Conjuring the Demons in English 1202

A class in horror fiction gives KPU students a chance to dance with the devil

Natalie Mussell / The Runner

Sometimes it feels like there are only so many ways to get students interested in literature. So Kwantlen Polytechnic University English professor John Rupert enlisted a little help from some friends down below.

Kwantlen’s English 1202 class is taught by a variety of different teachers, and each one has a different subject they prefer to focus on. Rupert teaches one such section of the course and his chosen focus is on literature and film designed to induce fear into the human mind.

“Horror and the Supernatural” is the title of the course section, and throughout the semester students will look at three different mediums to analyze horror.

“I have to train them to analyze literature,” says Rupert. “There’s a lot of coaching to be done.”

The first section of the course looks at poetry. By studying poems such as Henry Wadsworth Longfellow’s “The Haunted Chamber” or Clark Ashton Smith’s “Necromancy”, students learn how to analyze images.

“They’re looking at the figurative use of language,” says Rupert. “In ‘The Haunted Chamber’, the poet is using an image of ghosts . . . the ghosts serve as a metaphor to traumatic memory.”

The second section of the course looks at short stories. The students read pieces such as H.P. Lovecraft’s “The Rats in the Walls” with the intention of looking at characterizations and the setting.

“The theme, the topic, it’s not just horror,” says Rupert. “It’s kind of reducible to a formula: rational mind versus the supernatural. Often, it’s looking at the psychological degeneration of the protagonist as a result of that encounter with the supernatural.”

The last section of the course focuses on horror films. The two films students watch are The Shining and The Others.

After the section on short stories, right around Halloween, Rupert usually does something special for the class. He puts on a demonstration that many would consider appropriate for the season—a live demon conjuring.

This year’s demon conjuration will take place on Oct. 27, and Rupert says that some students are quite apprehensive about the demonstration. Fortunately for them, he assures people that never, any time he had done the demonstration, has anything out of the ordinary ever actually occurred.

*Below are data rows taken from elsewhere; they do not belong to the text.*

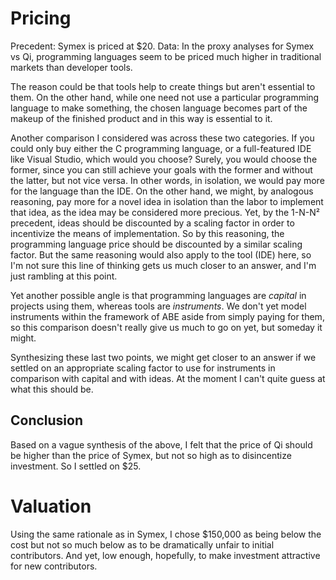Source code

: # Pricing

Precedent: Symex is priced at $20.
Data: In the proxy analyses for Symex vs Qi, programming languages seem to be priced much higher in traditional markets than developer tools.

The reason could be that tools help to create things but aren't essential to them. On the other hand, while one need not use a particular programming language to make something, the chosen language becomes part of the makeup of the finished product and in this way is essential to it.

Another comparison I considered was across these two categories. If you could only buy either the C programming language, or a full-featured IDE like Visual Studio, which would you choose? Surely, you would choose the former, since you can still achieve your goals with the former and without the latter, but not vice versa. In other words, in isolation, we would pay more for the language than the IDE. On the other hand, we might, by analogous reasoning, pay more for a novel idea in isolation than the labor to implement that idea, as the idea may be considered more precious. Yet, by the 1-N-N² precedent, ideas should be discounted by a scaling factor in order to incentivize the means of implementation. So by this reasoning, the programming language price should be discounted by a similar scaling factor. But the same reasoning would also apply to the tool (IDE) here, so I'm not sure this line of thinking gets us much closer to an answer, and I'm just rambling at this point.

Yet another possible angle is that programming languages are _capital_ in projects using them, whereas tools are _instruments_. We don't yet model instruments within the framework of ABE aside from simply paying for them, so this comparison doesn't really give us much to go on yet, but someday it might.

Synthesizing these last two points, we might get closer to an answer if we settled on an appropriate scaling factor to use for instruments in comparison with capital and with ideas. At the moment I can't quite guess at what this should be.

## Conclusion

Based on a vague synthesis of the above, I felt that the price of Qi should be higher than the price of Symex, but not so high as to disincentize investment. So I settled on $25.

# Valuation

Using the same rationale as in Symex, I chose $150,000 as being below the cost but not so much below as to be dramatically unfair to initial contributors. And yet, low enough, hopefully, to make investment attractive for new contributors.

Rupert has done an extensive amount of research on the subject, and says there is a plethora of things that need to be done for a conjuring to be successful. What Rupert demonstrates in class is simply the ritual at the end of the process which a conjuror would perform when everything else was prepared. And that preparation can take months.

The first two hours of the conjuration class is dedicated to teaching students what would be required to open the door for a demon to come through. There are many different skills a person would need to perform the ritual on their own.

“The first step is building your foundational knowledge,” says Rupert. “I go over all the disciplines they would have to know and the various practical skills they would need to develop, like sewing skills to make their own vestments, smithing skills to make the tools, and tanning skills because a lot of the talismans are on parchment. Then I get them to speculate how much time they think they would need before they have all of these skills. It runs into the decades. The point that I make with that is why the classical image of the wizard is always an old man. There’s a long apprenticeship before you become a master.”

Rupert admits that most of the class is a lecture, and that the demonstration at the end is not prepared enough to have any sort of success.

So, if there’s no chance of success, why does Rupert do it? What’s the point?

“I’ve got to say that part of what I do this for is to try and caution them not to just get a grimoire from Amazon.ca and try one of these things out,” he says. “It does take discipline and a long apprenticeship before you get to the point where you try this out with reasonable assurances that you’re going to survive it and meet with success.”

Whether or not any of the students in Rupert’s class will get the chance to trade their soul to Mephistopheles for a favourable grade come December, though, remains to be seen.